Question

A fair coin is tossed n times. Let X = the number of heads obtained. If (X = 4), P(X = 5) and P(X = 6) are in A.P., then n is equal to
(a) 7
(b) 10
(c) 1
(d) 14

Answer 1

Hint : Here, we use the concept of binomial distribution, as heads or tails are only outcomes. Use formula of r successes for X = 4, X = 5 and X = 6. Also it is given successes are in A.P. so relate the tree using the mean of A.P. formula. By solving the equation obtained find the value of n.

Complete step-by-step answer :
When a coin is tossed, we get either head or tail.
Probability of getting is $p = \dfrac{1}{2}$
Probability of getting tail i.e., probability of not getting head as outcome = 1 – p = $= 1 - \dfrac{1}{2} = \dfrac{1}{2}$
Applying formula of r successes
$\therefore P(X = r) = {}^n{C_r}{p^r}{\left( {1 - p} \right)^{n - r}} = {}^n{C_r}{\left( {\dfrac{1}{2}} \right)^n}$
Since P(X = 4), P(X = 5) and P(X = 6) are in A.P.
Also it is given that; three terms are in A.P. then twice of mid-term is equal to sum of its extremes.
∴ 2P(X = 5) = P(X = 4) + P(X = 6)
$\Rightarrow 2 = \dfrac{{P(X = 4)}}{{P(X = 5)}} + \dfrac{{P(X = 6)}}{{P(X = 5)}}$
Putting values
$\Rightarrow 2 = \dfrac{{{}^n{C_4}}}{{{}^n{C_5}}} + \dfrac{{{}^n{C_6}}}{{{}^n{C_5}}}$
Simplifying the equation
$\Rightarrow 2 = \dfrac{{n!}}{{4!(n - 4)!}} \times \dfrac{{5!(n - 5)!}}{{n!}} + \dfrac{{n!}}{{4!(n - 4)!}} \times \dfrac{{5!(n - 5)!}}{{n!}}$
Simplifying values and cancelling factorial values
$\Rightarrow 2 = \dfrac{5}{{n - 4}} + \dfrac{{n - 5}}{6}$
Rearranging the using and represented in quadratic equation form.
⇒ ${n^2} - 21n + 98 = 0$
Solving quadratic equation, using factorization method
$\Rightarrow {n^2} - 14n - 7n + 98 = 0$
⇒ n(n – 14) – 7(n – 14) = 0
⇒ (n – 14) (n – 7) = 0
⇒ n – 14 = 0 OR n – 7 = 0
⇒ n = 14 OR n = 7

So, the correct answer is “Option A AND D”.
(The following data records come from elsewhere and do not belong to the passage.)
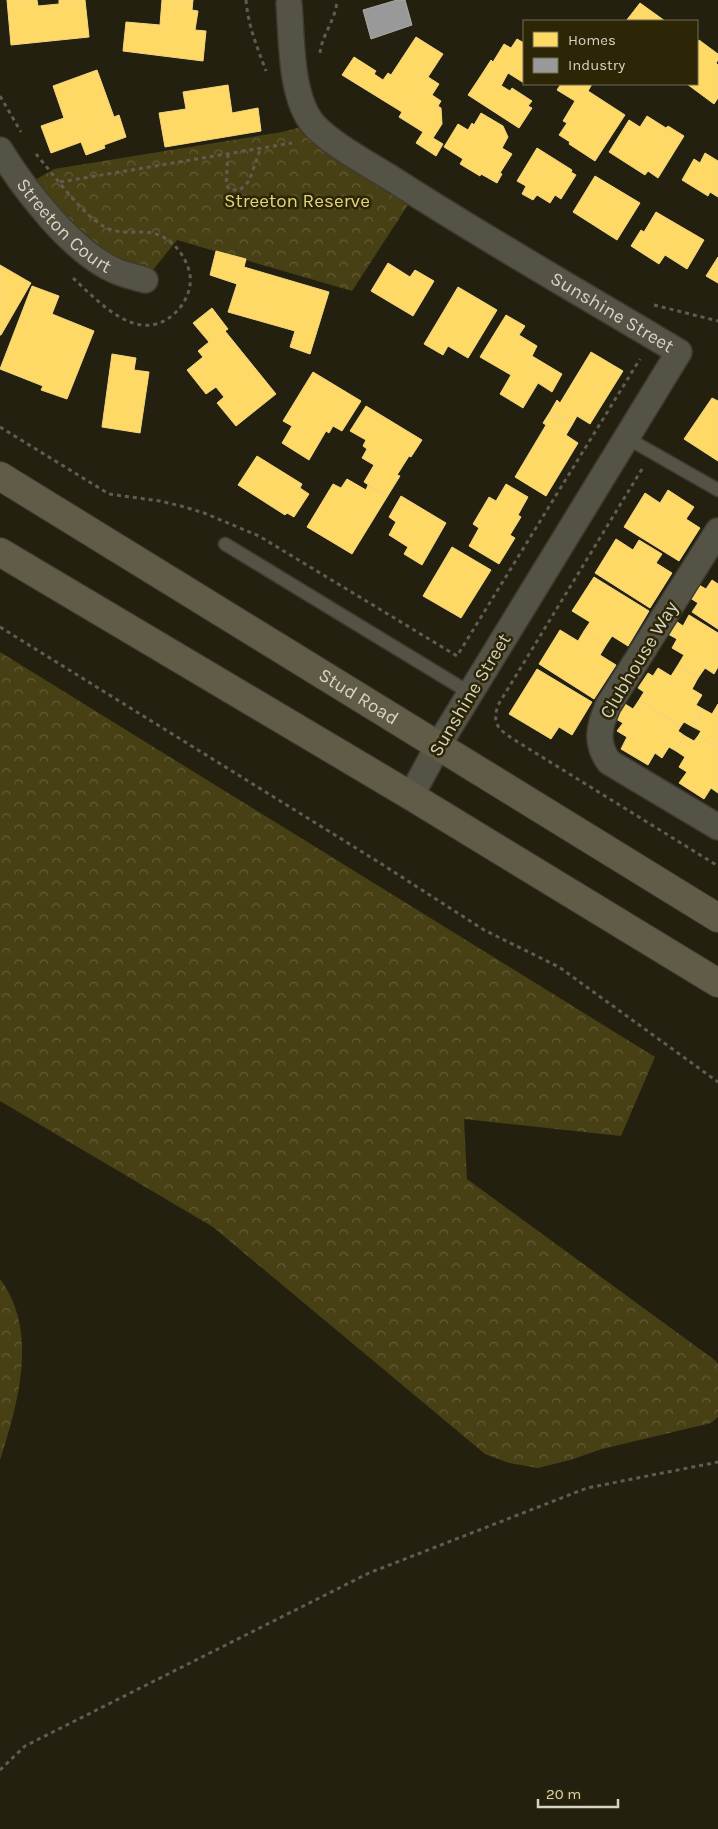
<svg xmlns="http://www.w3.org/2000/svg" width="718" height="1829" font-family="Karla,sans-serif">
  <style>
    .forest { fill: url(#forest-crowns) }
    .homes { fill: #ffd966; stroke: #f3d782 }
    .industry { fill: #999; stroke: #abaaa5 }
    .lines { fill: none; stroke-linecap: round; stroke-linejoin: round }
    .service-casing { stroke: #3d3a2f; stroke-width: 15 }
    .minor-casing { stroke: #3d3a2f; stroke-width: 28 }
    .trunk-casing { stroke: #3d3a2f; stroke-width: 30 }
    .path { stroke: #5f5c51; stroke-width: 3; stroke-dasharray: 4 4; stroke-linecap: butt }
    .service { stroke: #555346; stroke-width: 12 }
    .minor { stroke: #555346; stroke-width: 25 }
    .trunk { stroke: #605c48; stroke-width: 28 }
    .labels { text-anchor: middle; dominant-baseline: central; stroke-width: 5; stroke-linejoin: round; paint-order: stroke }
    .park-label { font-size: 19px; fill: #e3d37e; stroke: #2c2607 }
    .street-label { font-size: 19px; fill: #d6d3c2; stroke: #2c2607 }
  </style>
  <defs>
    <pattern id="forest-crowns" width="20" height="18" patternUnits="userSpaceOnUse" patternTransform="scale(1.25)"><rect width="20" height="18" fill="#484015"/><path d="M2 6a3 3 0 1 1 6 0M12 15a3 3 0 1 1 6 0" fill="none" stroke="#625b35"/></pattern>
  </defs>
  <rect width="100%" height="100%" fill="#24200f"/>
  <g class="forest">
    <path d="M313 124 415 194 352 291 177 240 145 280 115 271 25 186 54 169 282 132Z"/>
    <path d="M0 652 655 1057 621 1136 464 1119 467 1179 716 1361 718 1364V1417L711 1423 602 1449 570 1460 538 1468 509 1463 485 1454 213 1227 0 1101Z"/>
    <path d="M0 1279C39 1331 18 1403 0 1460Z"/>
  </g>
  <g class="homes">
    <path d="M7 0H37L38 6 59 4V0H85L89 37 11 45Z"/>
    <path d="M162 0H193L192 10 198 11 195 30 206 31 203 61 123 51 126 22 160 25Z"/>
    <path d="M640 3 665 21H626Z"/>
    <path d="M416 37 443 54 428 77 439 84 432 95 441 101 438 106 441 108 442 124 433 138 443 144 436 156 416 143 423 132 399 117 402 112 342 75 354 57 376 71 374 74 383 80 388 73 391 75Z"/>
    <path d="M517 39 524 43V83L508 73 501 86 482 74 491 60 493 62 504 44 511 48Z"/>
    <path d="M699 40 718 54V60L716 63 718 65V98L714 104 687 84H697V44Z"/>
    <path d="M97 70 114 117 119 115 126 137 104 145 105 148 86 155 81 142 51 153 41 126 64 118 53 86Z"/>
    <path d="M482 74 510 91 512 88 532 101 528 106 532 108 519 128 468 95Z"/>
    <path d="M561 84H592L588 91 625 115 595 161 569 144 570 142 559 135 567 123 563 121 575 101 557 90Z"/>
    <path d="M228 85 232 113 258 108 261 131 165 147 159 113 186 109 183 92Z"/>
    <path d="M481 113 503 126 508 137 502 148 512 154 500 173 502 174 497 183 481 174 480 176 460 164 463 159 444 147 458 124 468 130 472 123 474 125Z"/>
    <path d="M647 116 666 128 668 126 684 136 658 178 648 171 645 175 609 152 629 120 640 127Z"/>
    <path d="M537 148 572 170 571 172 576 175 561 199 555 195 550 203 537 195 533 200 522 194 526 186 517 181Z"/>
    <path d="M705 153 718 161V197L710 192 708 196 682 180 694 159 700 163Z"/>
    <path d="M595 176 640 203 617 240 573 212Z"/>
    <path d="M656 212 704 240 687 269 665 255 659 264 631 246 641 230 644 232Z"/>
    <path d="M216 251 246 259 244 267 329 292 310 354 290 347 295 331 228 312 237 284 210 275Z"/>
    <path d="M718 257V283L706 276Z"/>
    <path d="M388 263 410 277 415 270 434 281 413 316 371 291Z"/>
    <path d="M0 265 31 283 1 335H0Z"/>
    <path d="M32 286 59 296 52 314 94 331 67 399 41 390 43 386 0 369Z"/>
    <path d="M458 287 497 310 468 358 448 346 443 355 424 344Z"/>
    <path d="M212 308 228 329 225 331 276 394 236 426 217 403 224 397 216 387 206 394 187 370 203 357 198 351 209 342 193 323Z"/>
    <path d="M506 315 525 326 519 335 537 346 532 356 562 374 552 392 538 383 523 408 500 394 511 375 480 357Z"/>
    <path d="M591 352 623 371 590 424 577 416 572 425 550 412 557 400 560 403Z"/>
    <path d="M112 354 136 358 134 370 149 372 140 433 102 427Z"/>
    <path d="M313 372 361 401 342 431 333 426 329 433 326 431 309 460 282 443 292 426 283 421Z"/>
    <path d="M712 398 718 401V461L684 439Z"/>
    <path d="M366 406 422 440 411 457 409 456 397 475 400 476 387 497 364 482 374 465 362 458 367 449 363 446 366 440 350 431Z"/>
    <path d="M550 412 572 425 566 435 578 443 546 496 515 477 546 425 543 423Z"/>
    <path d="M257 456 302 484 300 488 309 494 294 517 287 513 285 515 238 485Z"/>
    <path d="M347 479 366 490 368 485 387 497 352 554 307 527 333 484 341 488Z"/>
    <path d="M506 484 528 497 518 515 521 517 510 535 515 538 499 564 469 546 479 528 473 524 489 497 496 501Z"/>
    <path d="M668 490 694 507 686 519 700 528 679 561 624 527 645 493 660 503Z"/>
    <path d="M401 496 446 523 422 565 404 554 408 547 389 535 396 522 389 517Z"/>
    <path d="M616 539 633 550 639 540 662 554 656 563 672 573 650 608 595 573Z"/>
    <path d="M452 547 491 570 461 618 423 596Z"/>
    <path d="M594 577 649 611 628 646 612 636 606 645 584 631 590 622 572 611Z"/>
    <path d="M712 580 718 584V629L692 612 698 603 690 598 699 585 706 589Z"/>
    <path d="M689 615 718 633V667L714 674 705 668 698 678 678 665 684 655 672 648 677 639 668 634 676 621 683 626Z"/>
    <path d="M560 630 578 641 584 631 606 645 600 655 616 665 594 699 539 664Z"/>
    <path d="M678 665 698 678 692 689 702 695 696 705 703 709 693 727 684 722 681 726 639 700 644 692 638 688 648 673 653 676 658 668 671 676Z"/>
    <path d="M537 669 592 702 572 735 559 727 551 739 509 714Z"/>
    <path d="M639 700 681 726 678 731 685 736 676 751 669 747 662 758 655 753 648 765 621 749 627 737 617 731 623 723 616 719 625 704 633 709Z"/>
    <path d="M718 704V748L698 736 701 731 693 727 703 709 712 714Z"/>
    <path d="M685 736 694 741 698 736 718 748V793L711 788 704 799 679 783 687 772 679 767 685 757 676 751Z"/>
  </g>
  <path class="industry" d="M397 0H405L412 25 371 39 363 10Z"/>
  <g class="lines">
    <defs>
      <g id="service">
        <path d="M627 438 718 490"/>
        <path d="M225 544 470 693"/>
      </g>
      <g id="minor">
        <path id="s1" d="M289 4C292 39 290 96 313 124 329 143 372 166 394 180 487 240 584 295 679 352L438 746 411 796"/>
        <path id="s2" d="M0 150C24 189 73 253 116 271 125 275 136 277 145 280"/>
        <path d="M718 531 608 706C599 726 595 743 609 762L718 827"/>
      </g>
      <g id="trunk">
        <path id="s3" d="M0 476 718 918"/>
        <path d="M0 552 411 796 718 983"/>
      </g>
    </defs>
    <use href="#service" class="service-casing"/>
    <use href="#minor" class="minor-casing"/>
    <use href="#trunk" class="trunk-casing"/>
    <g class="path">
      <path d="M246 0C248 25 257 47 266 71"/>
      <path d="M320 53C322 34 336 20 337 0"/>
      <path d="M0 96 21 132"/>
      <path d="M36 154C53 174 82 214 103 226 117 234 129 232 144 232 167 232 186 253 190 275 192 289 185 304 175 313 139 347 99 302 73 278"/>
      <path d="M228 154 226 185 230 190H240L249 181 260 150"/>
      <path d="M60 182 292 143"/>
      <path d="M654 305 718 321"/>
      <path d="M0 427 109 494 160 501 181 506 204 513 259 536 457 656 640 359"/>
      <path d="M642 469 498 705C492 724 498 729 513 739L718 866"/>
      <path d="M0 627 380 863 484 930 559 967 718 1082"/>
      <path d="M0 1770 25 1746 369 1573 587 1488 718 1462"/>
    </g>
    <use href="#service" class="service"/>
    <use href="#minor" class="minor"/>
    <use href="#trunk" class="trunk"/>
  </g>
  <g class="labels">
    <g class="park-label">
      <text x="297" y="201">Streeton Reserve</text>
    </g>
    <g class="street-label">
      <text stroke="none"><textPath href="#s2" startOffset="100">Streeton Court</textPath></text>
      <text stroke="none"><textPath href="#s1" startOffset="478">Sunshine Street</textPath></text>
      <text transform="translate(639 660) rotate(-59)">Clubhouse Way</text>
      <text transform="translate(470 695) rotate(-59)">Sunshine Street</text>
      <text stroke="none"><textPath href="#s3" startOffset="421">Stud Road</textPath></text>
    </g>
  </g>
  <rect x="523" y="20" width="175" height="65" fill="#2c2607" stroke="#706b52"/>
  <rect x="533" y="32" width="25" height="15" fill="#ffd966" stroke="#706b52"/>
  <text x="568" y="45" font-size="15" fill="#d6d3c2">Homes</text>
  <rect x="533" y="58" width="25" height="15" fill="#999999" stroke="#706b52"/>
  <text x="568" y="70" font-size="15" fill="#d6d3c2">Industry</text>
  <path d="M538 1799v8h80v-8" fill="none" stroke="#d6d3c2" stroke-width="2.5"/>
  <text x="546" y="1799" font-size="15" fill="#d6d3c2" stroke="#2c2607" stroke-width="4" paint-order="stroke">20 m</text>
</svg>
Note : In these types of questions, use the formula of binomial distribution, so must understand what type of probability is asked. Also use the concept of A.P. as this is given in question. Solve the equation very carefully because in the case of binomial distribution you will always get complex equations as it involves factorial. Always try to cancel factorial terms by one another, do not find the value of factorial.